L’art. 6 della Legge 604/1966 prevede che:

  • il licenziamento, a pena di decadenza, deve essere impugnato entro 60 giorni dal ricevimento della relativa comunicazione e
  • l’impugnazione è inefficace se non è seguita, entro il successivo termine di 180 giorni, dal deposito del ricorso nella cancelleria del Tribunale in funzione del giudice del lavoro.

Ciò premesso, gli articoli 83, comma 2, del Decreto Cura Italia, e 36, comma 1, del Decreto Liquidità, tra le misure per far fronte all’emergenza sanitaria dovuta al diffondersi del virus COVID-19, hanno disposto la sospensione “straordinaria” dei termini processuali dal 9 marzo 2020 sino al successivo 11 maggio.

In tema di impugnativa del licenziamento, il Tribunale di Milano, con il provvedimento del 14 ottobre 2020 n. 5145, ha affermato che la sospensione dei termini in questione non si applica solo al termine di 180 giorni relativo all’impugnazione giudiziale del licenziamento ma anche al termine decadenziale di 60 giorni inerente alla sua impugnazione stragiudiziale.

A parere del Tribunale una interpretazione restrittiva contrasterebbe con la natura unitaria dei due termini di impugnazione e con la “la ratio della decretazione d’urgenza di limitare le conseguenze negative della pandemia anche per la tutela giurisdizionale dei diritti”.

2) Modalità di impugnazione

Sotto altro profilo, i Tribunali di Roma e di Palermo si sono di recente soffermati sull’impugnativa del licenziamento, inviata a mezzo pec quale allegato, scansione dell’originale, e dunque una copia immagine priva di autentica sottoscrizione da parte dell’interessato.

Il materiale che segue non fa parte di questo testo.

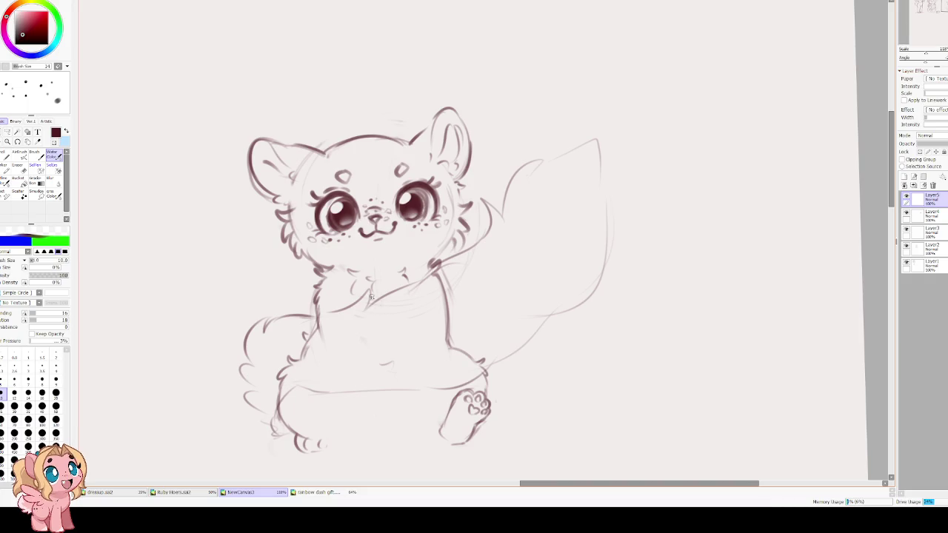
# Erase the old tail sketch and chest lines with a size-300 eraser
pyautogui.press('e')
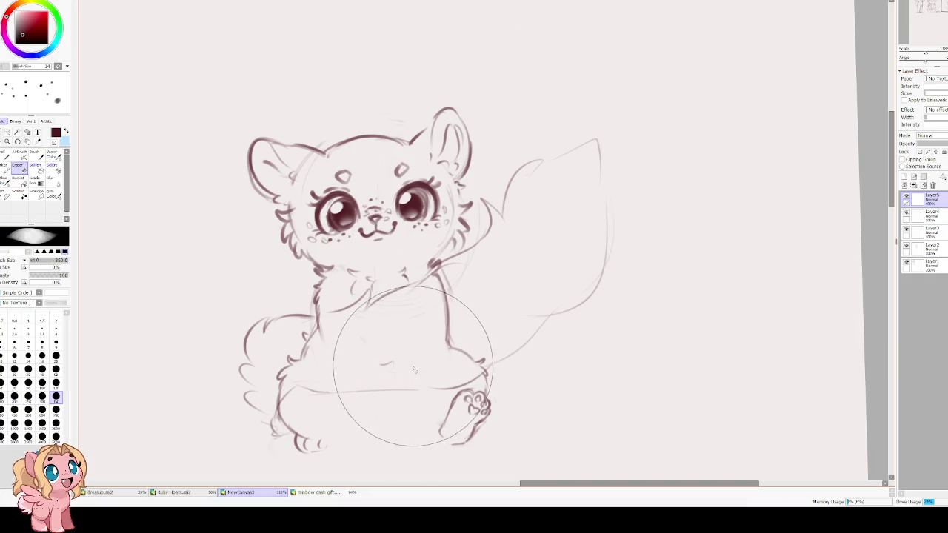
pyautogui.moveTo(391, 311); pyautogui.dragTo(328, 250)
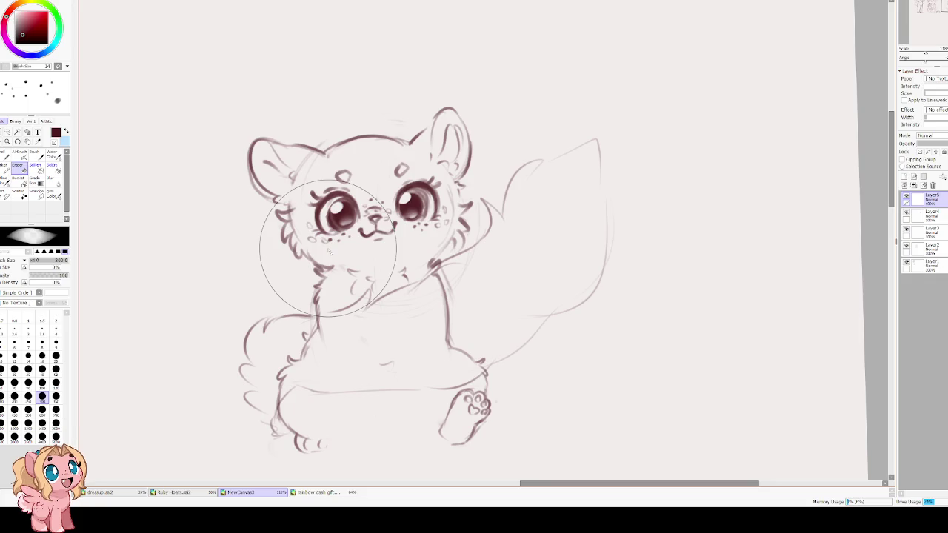
pyautogui.moveTo(560, 237); pyautogui.dragTo(503, 167)
pyautogui.moveTo(697, 211)
pyautogui.mouseDown()
pyautogui.moveTo(360, 328)
pyautogui.moveTo(381, 345)
pyautogui.moveTo(434, 244)
pyautogui.mouseUp()
pyautogui.press('c')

Il Tribunale di Roma, con la pronuncia del 20 ottobre 2020, n. 86577, ha dichiarato che l’impugnativa di licenziamento può avvenire, indifferentemente, sia (i) allegando al messaggio pec un documento informatico (il c.d. “atto nativo digitale”) sia (ii) inviando la scansione dell’atto cartaceo sottoscritto dal difensore e dall’interessato, anche se privo di firma digitale.

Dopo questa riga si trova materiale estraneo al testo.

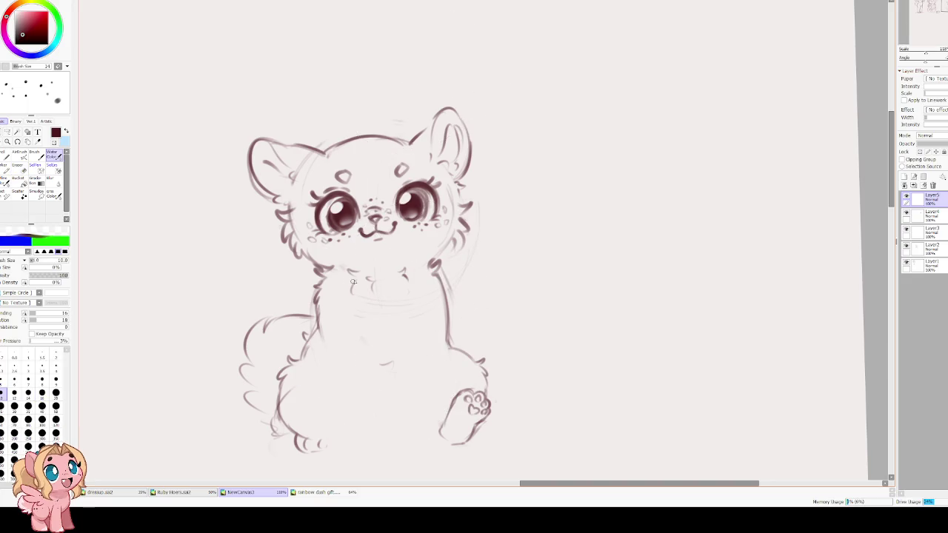
# Draw a neck line and try long tail curves up to the right, undoing misses
pyautogui.moveTo(320, 310); pyautogui.dragTo(404, 279)
pyautogui.moveTo(474, 216); pyautogui.dragTo(542, 140)
pyautogui.press('ctrl+z')
pyautogui.moveTo(468, 217)
pyautogui.mouseDown()
pyautogui.moveTo(554, 153)
pyautogui.moveTo(668, 142)
pyautogui.moveTo(659, 208)
pyautogui.moveTo(552, 292)
pyautogui.moveTo(592, 289)
pyautogui.moveTo(519, 301)
pyautogui.mouseUp()
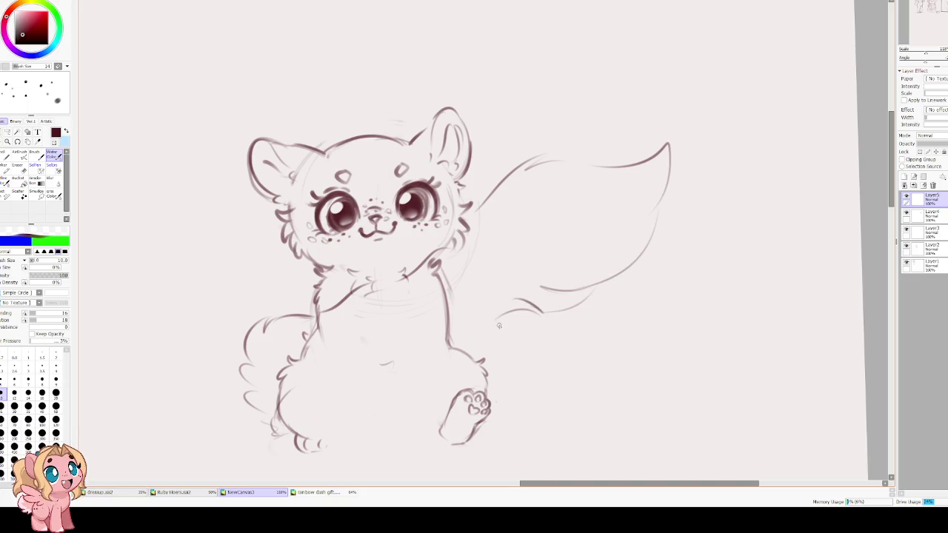
pyautogui.press('ctrl+z')
pyautogui.press('ctrl+z')
pyautogui.moveTo(596, 284)
pyautogui.mouseDown()
pyautogui.moveTo(561, 304)
pyautogui.moveTo(466, 326)
pyautogui.moveTo(485, 339)
pyautogui.mouseUp()
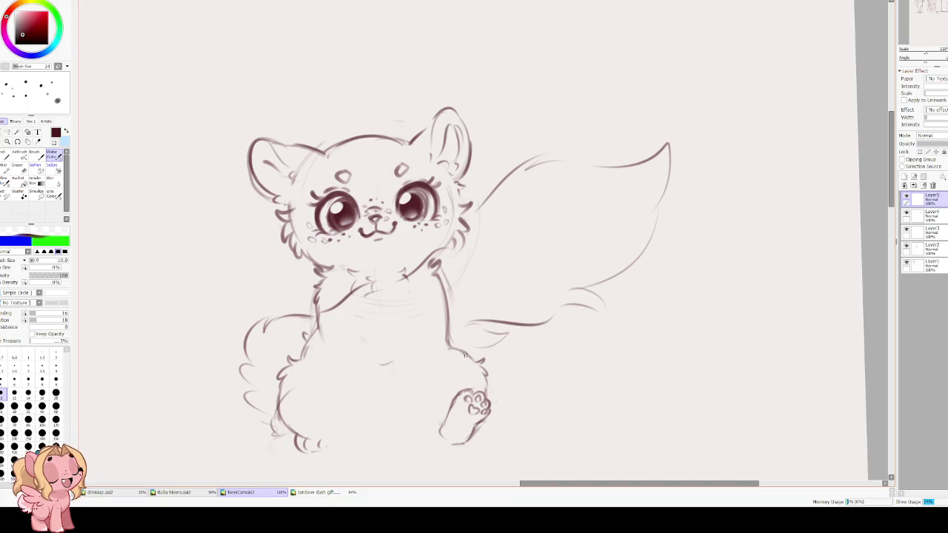
pyautogui.press('ctrl+z')
pyautogui.press('ctrl+z')
pyautogui.press('ctrl+z')
# Sketch a faint line along the body's right side and the tail base
pyautogui.moveTo(432, 373)
pyautogui.mouseDown()
pyautogui.moveTo(465, 292)
pyautogui.moveTo(563, 299)
pyautogui.mouseUp()
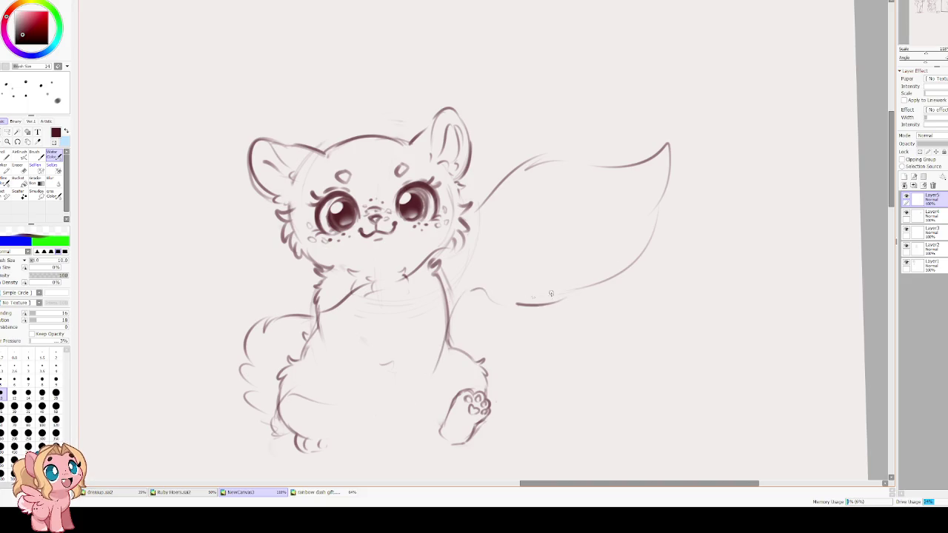
pyautogui.moveTo(438, 337)
pyautogui.mouseDown()
pyautogui.moveTo(402, 393)
pyautogui.moveTo(267, 399)
pyautogui.mouseUp()
pyautogui.moveTo(420, 369); pyautogui.dragTo(472, 311)
pyautogui.press('ctrl+z')
pyautogui.press('ctrl+z')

Di diverso avviso è stato il Tribunale di Palermo che, con la sentenza del 28 ottobre 2020, n. 30615, ha dichiarato inefficace l’impugnativa di licenziamento inviata dal legale del lavoratore al datore di lavoro, tramite pec, se non accompagnata dalla sottoscrizione digitale o da un’attestazione di conformità degli atti.

Il contrasto giurisprudenziale ormai aperto sul tema, ci si auspica sia a breve risolto da una decisione della Suprema Corte o da una novella normativa.

Stabilire, infatti, se l’impugnativa quale copia immagine sia efficace o meno è dirimente nel decidere se l’atto così composto abbia il valore di un atto interruttivo dei termini di decadenza di cui all’art. 6 L. n. 604/1966.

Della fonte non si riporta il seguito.